1 minute read
ACKWORTH ARCHIVES
Joseph Frankl (AOS 1946 - 1950) passed away in Israel on 21st of November 2021. Having escaped with his mother from his home in Czechoslovakia, he hid from the Nazis for three years in Hungary, surviving the siege of Budapest. He lost many members of his extended family in the Holocaust.
The Ackworth he arrived at in 1946 must have seemed like an oasis of calm after his experiences and the things he had witnessed in war torn Europe. He wrote about these in his autobiography “Under the Castle”. He summarised his Ackworth schooldays thus:

“Four wonderful, carefree years came to their end. Years filled with rich, rewarding experiences. We’d been taught honour, respect, friendship, how to interact with other people……..I’d entered Ackworth with trepidation, a hardened survivor coming from a vastly different world, a young boy who spoke poor English, a foreigner in so many senses. I left Ackworth confident and poised. I’d caught up; achieved much, both academically and socially: I had become a well-adjusted Englishman. I owed my school a huge debt.”
Another Old Scholar who arrived at Ackworth after the war was Coryn Clarke (AOS 1946 - 1948). Coryn’s photo album, letters, diary and cuttings have recently been donated to the archives. They present a truly remarkable story.

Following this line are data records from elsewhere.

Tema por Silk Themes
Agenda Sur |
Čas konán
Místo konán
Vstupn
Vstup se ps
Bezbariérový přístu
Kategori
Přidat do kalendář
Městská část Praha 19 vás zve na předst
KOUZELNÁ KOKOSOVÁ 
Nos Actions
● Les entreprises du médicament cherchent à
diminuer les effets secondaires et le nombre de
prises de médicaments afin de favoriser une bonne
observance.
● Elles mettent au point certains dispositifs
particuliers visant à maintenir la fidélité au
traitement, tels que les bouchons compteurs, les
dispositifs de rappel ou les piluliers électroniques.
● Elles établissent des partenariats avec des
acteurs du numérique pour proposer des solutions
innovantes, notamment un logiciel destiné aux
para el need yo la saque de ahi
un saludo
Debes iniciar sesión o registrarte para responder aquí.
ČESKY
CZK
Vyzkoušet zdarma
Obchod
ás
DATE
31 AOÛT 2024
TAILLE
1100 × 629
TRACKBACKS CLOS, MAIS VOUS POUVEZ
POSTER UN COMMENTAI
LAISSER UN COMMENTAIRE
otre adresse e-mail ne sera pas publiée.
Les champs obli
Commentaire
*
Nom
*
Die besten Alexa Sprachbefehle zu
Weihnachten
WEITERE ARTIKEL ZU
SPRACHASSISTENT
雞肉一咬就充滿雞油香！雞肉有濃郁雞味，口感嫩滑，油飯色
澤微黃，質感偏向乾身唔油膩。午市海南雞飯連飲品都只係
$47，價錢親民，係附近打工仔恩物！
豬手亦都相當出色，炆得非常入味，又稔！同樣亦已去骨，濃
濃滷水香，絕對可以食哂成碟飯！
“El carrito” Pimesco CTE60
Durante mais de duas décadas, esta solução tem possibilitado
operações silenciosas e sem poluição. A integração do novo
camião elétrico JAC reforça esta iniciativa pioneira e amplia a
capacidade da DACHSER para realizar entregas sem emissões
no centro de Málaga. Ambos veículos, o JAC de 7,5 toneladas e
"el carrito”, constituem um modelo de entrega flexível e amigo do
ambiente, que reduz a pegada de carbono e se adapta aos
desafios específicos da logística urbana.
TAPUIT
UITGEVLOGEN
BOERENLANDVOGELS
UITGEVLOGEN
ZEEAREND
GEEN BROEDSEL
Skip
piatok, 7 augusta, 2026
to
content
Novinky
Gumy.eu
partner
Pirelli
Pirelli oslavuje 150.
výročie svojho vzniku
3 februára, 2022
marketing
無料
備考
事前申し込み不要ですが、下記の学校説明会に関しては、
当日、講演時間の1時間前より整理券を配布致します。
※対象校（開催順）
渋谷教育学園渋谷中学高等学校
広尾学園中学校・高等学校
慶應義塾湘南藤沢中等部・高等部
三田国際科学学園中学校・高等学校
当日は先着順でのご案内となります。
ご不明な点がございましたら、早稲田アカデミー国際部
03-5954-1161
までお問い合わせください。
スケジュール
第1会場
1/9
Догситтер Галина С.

“Punishment was very severe if you broke the Japanese rules. By Christmas ‘44, conditions were deteriorating, clothes were getting shabbier and shabbier, anything that could be saved was made into smaller garments, but it became colder and colder in the winter. Rations got smaller and smaller. We wore everything in bed and we didn’t care.”
They were finally liberated by the Americans. Coryn returned to Britain in 1946 and she joined Ackworth School where her older sister had been a pupil before the war.
Ackworth must have seemed a world away from her two and a half years of captivity.